Beuerle started his independent scientific work at the University of Würzburg in 2010 supported by a Liebig Fellowship. Since then, he is a junior research group leader at the Institute of Organic Chemistry where he explores the design and synthesis of complex molecular architectures built from small organic building blocks. In 2014, Beuerle and his group achieved a first breakthrough: By using the new synthetic approach of dynamic covalent chemistry, they were the first to synthesize a nanoscale molecular cube exclusively from light elements such as carbon, oxygen and boron. “Cubic structures are very unusual for carbon compounds, as well as the formation of 24 covalent bonds in an almost quantitative yield,” explained Professor Frank Würthner in his honorific speech at ORCHEM 2018.

In further projects, Beuerle succeeded in producing even more complex cage structures with reduced symmetry. “Such multifunctional structures are inspired by natural systems such as enzymes, but they are virtually unknown in the field of synthetic chemistry to date,” says the Chair of Organic Chemistry II, Frank Würthner.
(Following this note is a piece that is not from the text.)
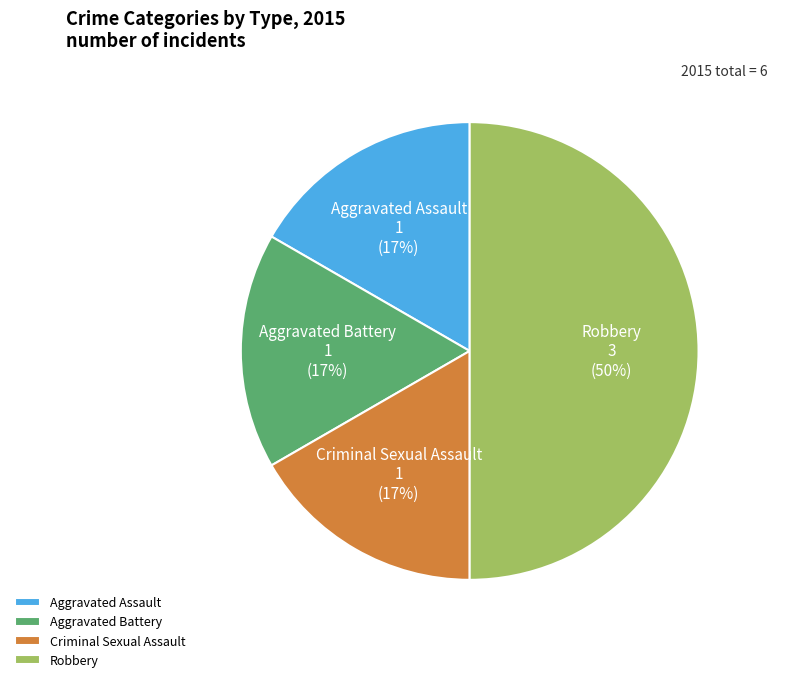

Is Aggravated Assault the majority of the pie?

No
Beuerle received his doctorate degree at the Friedrich-Alexander-University Erlangen-Nuremberg and spent a postdoctoral stay at Northwestern University with Nobel laureate Professor Fraser Stoddart.

The ORCHEM

ORCHEM is the most important German conference in the field of organic chemistry. The 21st ORCHEM took place from 10 to 12 September 2018 at the Technical University of Berlin. It is organized every two years by the Liebig Association, a division of the GDCh. The GDCh is one of the most significant and largest chemical societies in the world.